Pudong was born when the area was designated a Special Economic Zone in the early 90s and has flourished ever since. This is important to note as the Chinese Government embarks on another ground-breaking endeavor, the Free Trade Zone located at Waigaoqiao, about 20km north-east of Shanghai’s city centre. When something is designated a “zone” in China it means something even if it starts off as a swamp.

China is rife with stories of building things bigger, faster and taller than anywhere else but Pudong is living evidence of what this can actually mean. The original flagship buildings, the Oriental Pearl Tower (the stack of balls that features in just about every Shanghai postcard), the Jin Mao Building and the Shanghai World Financial Centre (the bottle-opener) have been overtaken by the 565-metre Shanghai Tower that is set to become the new landmark for the city. As you would expect in an area where nothing significant exceeds 21 years old, Pudong is a symphony of streamlined glass, steel and massive traffic jams that require a gold-plated Ferrari to work your way through.

Just in case, though, you could be fooled into thinking that everything about Shanghai is modern and cosmopolitan, there’re the dead pigs. Periodically and prolifically, the Huangpu River plays host to thousands of dead pigs deposited there by farmers from a neighbouring province. Last year the Shanghai Daily ran a regular update on the number of pig carcasses hauled out of the river but gave up (or had a visit from the censors) when it got to 15,000. Early into the Year of the Horse the pig count is already in the early thousands and growing ominously. Some things will take a while to change.

The dead pigs aside, Shanghai is a city to be keenly watched and engaged with. For all of its complications, contradictions and competitiveness this is the city in the vanguard of commerce in the Middle Kingdom. There’s an unstated but apparent aim of overtaking Hong Kong as the trading hub for the region brought even more sharply into focus by the creation of the nascent Free Trade Zone. Here, if all of the early hype is to be believed, many of the more irritating aspects for foreigners doing business in China will be put to rest. 

Shanghai is also where consumption trends in China begin – and quite frequently end. Perhaps its not surprising that spending money is increasingly becoming a pastime in the city when you realize that discretionary incomes have doubled in the last seven years and the forecasts are for this to accelerate. No one under the age of 35 has ever experienced a decline in the overall wealth of Shanghai’s urban area.

The world’s major brands are all here but few plan on making money on the mainland anytime soon. Luxury brand shopping is done elsewhere in the world where it’s cheaper – Paris for example. The brand owners know though that they have to be seen to be in China to be bought by Chinese – even if it’s not in their own country.

Building brands on the mainland is unquestionably the future for any serious consumer product but, as has been observed by many, it’s a long haul and the first movers in categories not familiar to the Chinese are not usually the biggest winners.

────────────────

__Job item__. List every building the passage about Shanghai names.

────────────────

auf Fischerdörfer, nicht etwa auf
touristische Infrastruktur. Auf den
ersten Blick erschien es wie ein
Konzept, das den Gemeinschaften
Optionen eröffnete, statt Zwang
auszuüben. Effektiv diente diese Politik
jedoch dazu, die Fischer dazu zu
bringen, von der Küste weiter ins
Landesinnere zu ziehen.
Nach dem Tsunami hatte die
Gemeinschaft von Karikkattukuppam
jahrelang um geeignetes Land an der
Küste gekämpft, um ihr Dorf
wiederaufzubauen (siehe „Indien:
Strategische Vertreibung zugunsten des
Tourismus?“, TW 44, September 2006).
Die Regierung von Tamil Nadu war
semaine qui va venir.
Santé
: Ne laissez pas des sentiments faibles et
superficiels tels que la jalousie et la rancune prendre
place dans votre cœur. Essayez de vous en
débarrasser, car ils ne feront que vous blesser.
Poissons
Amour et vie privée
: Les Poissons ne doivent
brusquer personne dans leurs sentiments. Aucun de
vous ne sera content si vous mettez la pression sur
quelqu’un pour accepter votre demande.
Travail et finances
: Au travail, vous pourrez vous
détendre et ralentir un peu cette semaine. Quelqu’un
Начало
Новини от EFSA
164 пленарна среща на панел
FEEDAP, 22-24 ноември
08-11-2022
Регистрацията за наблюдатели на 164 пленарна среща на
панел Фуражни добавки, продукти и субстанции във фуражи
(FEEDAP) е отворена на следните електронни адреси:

────────────────

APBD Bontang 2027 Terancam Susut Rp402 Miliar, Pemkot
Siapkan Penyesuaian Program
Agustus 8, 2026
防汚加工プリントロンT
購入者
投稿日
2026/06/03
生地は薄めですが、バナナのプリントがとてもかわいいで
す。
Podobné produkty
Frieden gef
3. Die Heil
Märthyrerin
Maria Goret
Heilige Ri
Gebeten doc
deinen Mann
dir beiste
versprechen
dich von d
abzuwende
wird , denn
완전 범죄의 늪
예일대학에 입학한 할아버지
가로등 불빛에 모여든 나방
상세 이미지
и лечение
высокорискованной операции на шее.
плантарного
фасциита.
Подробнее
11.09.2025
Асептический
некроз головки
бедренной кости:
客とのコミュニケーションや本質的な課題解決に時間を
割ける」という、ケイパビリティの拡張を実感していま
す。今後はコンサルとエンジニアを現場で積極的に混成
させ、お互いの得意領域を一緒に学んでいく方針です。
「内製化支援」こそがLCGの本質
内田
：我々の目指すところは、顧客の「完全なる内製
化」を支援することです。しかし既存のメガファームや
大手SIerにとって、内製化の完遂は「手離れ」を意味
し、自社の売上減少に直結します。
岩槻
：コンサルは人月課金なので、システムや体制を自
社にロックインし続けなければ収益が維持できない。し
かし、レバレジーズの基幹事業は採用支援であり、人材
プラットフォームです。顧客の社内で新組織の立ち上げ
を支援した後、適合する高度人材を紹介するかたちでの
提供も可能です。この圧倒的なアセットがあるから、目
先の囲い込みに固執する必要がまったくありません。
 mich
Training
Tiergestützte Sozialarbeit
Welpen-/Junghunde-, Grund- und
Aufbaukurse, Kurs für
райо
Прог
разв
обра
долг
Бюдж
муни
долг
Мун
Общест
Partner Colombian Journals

────────────────

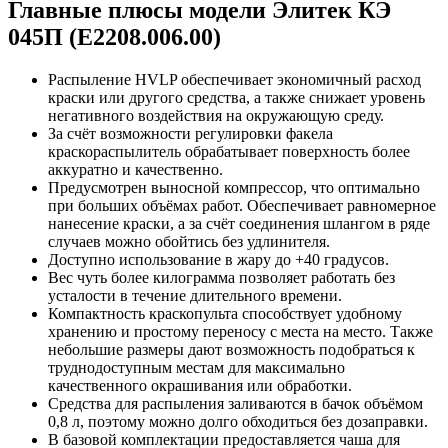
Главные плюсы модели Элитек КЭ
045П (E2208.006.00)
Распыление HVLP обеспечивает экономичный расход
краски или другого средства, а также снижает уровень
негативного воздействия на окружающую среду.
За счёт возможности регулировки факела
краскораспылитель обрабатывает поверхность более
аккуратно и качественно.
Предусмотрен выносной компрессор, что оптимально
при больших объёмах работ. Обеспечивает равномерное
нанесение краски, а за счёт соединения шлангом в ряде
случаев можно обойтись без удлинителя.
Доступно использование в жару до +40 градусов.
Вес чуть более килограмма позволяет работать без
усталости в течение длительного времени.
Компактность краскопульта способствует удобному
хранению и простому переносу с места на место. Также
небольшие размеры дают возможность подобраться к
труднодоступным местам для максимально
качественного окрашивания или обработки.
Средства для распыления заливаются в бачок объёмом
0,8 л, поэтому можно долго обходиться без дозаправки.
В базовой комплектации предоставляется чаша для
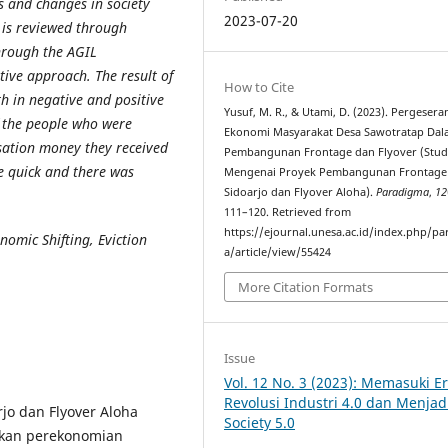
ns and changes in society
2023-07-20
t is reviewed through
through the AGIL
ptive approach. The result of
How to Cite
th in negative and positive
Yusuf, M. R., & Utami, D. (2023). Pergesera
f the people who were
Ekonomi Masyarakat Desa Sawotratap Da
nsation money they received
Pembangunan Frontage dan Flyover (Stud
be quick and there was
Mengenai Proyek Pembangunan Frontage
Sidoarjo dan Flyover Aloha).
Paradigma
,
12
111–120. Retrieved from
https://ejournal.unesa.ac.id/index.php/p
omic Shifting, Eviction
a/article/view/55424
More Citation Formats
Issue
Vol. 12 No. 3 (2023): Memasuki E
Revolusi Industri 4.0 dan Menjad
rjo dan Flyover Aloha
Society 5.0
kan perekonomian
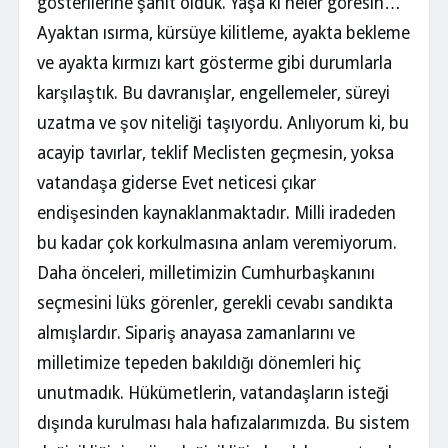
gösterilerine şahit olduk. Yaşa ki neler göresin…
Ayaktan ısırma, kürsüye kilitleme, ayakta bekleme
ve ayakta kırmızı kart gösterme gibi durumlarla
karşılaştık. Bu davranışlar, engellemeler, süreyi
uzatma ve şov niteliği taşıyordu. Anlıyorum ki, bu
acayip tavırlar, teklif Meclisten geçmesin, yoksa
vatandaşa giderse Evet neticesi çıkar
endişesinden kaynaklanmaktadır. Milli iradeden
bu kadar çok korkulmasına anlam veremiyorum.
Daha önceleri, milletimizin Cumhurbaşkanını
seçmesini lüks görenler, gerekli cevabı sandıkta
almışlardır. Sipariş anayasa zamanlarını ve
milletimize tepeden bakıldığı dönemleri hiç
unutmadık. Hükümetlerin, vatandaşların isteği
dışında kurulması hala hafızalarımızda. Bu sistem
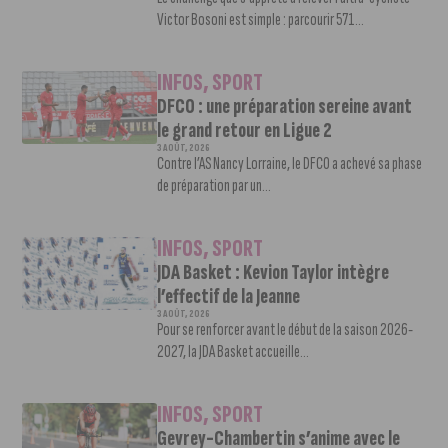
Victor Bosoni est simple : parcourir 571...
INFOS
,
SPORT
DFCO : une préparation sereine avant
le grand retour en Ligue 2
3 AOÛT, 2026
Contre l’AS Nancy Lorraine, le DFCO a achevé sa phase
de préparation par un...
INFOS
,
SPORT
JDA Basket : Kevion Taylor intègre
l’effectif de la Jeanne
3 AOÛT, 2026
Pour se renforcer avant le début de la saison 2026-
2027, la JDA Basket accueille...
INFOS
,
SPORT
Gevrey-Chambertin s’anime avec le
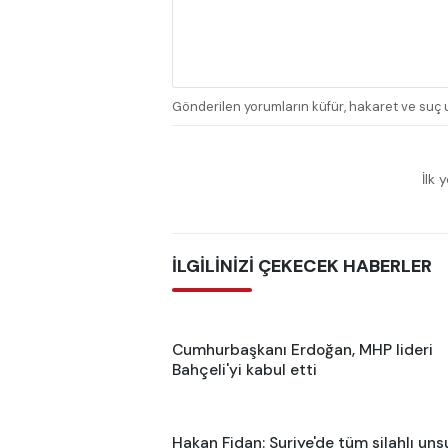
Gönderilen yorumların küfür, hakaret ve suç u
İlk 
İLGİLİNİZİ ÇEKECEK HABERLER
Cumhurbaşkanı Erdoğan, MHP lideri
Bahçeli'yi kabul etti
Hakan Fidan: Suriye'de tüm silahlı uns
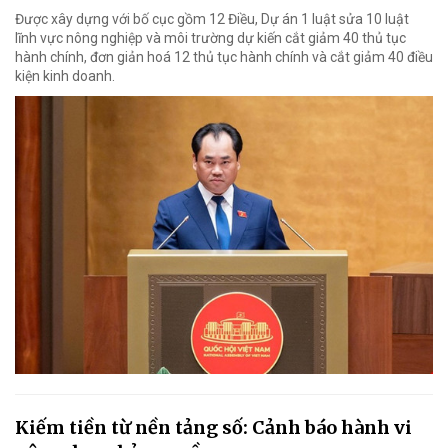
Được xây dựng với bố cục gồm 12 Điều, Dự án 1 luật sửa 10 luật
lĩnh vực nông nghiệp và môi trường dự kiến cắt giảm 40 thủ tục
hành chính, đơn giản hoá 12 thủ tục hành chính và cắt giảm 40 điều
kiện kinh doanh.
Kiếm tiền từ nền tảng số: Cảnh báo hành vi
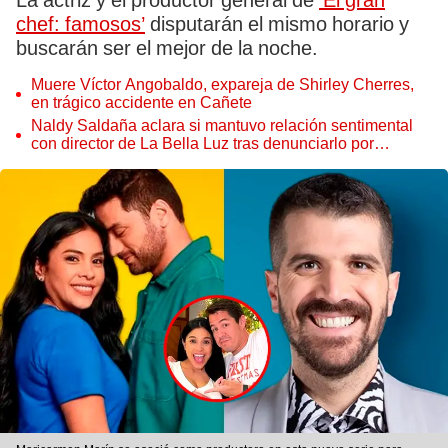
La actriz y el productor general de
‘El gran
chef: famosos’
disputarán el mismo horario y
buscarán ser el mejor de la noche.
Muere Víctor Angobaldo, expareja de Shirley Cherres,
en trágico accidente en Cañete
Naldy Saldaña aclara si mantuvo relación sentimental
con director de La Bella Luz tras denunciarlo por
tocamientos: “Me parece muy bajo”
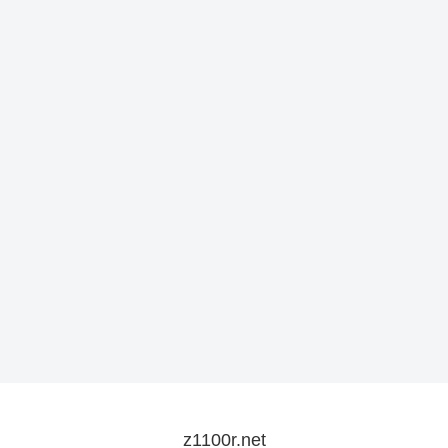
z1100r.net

────────────────

__Task solution__. Oriental Pearl Tower, Jin Mao Building, Shanghai World Financial Centre, Shanghai Tower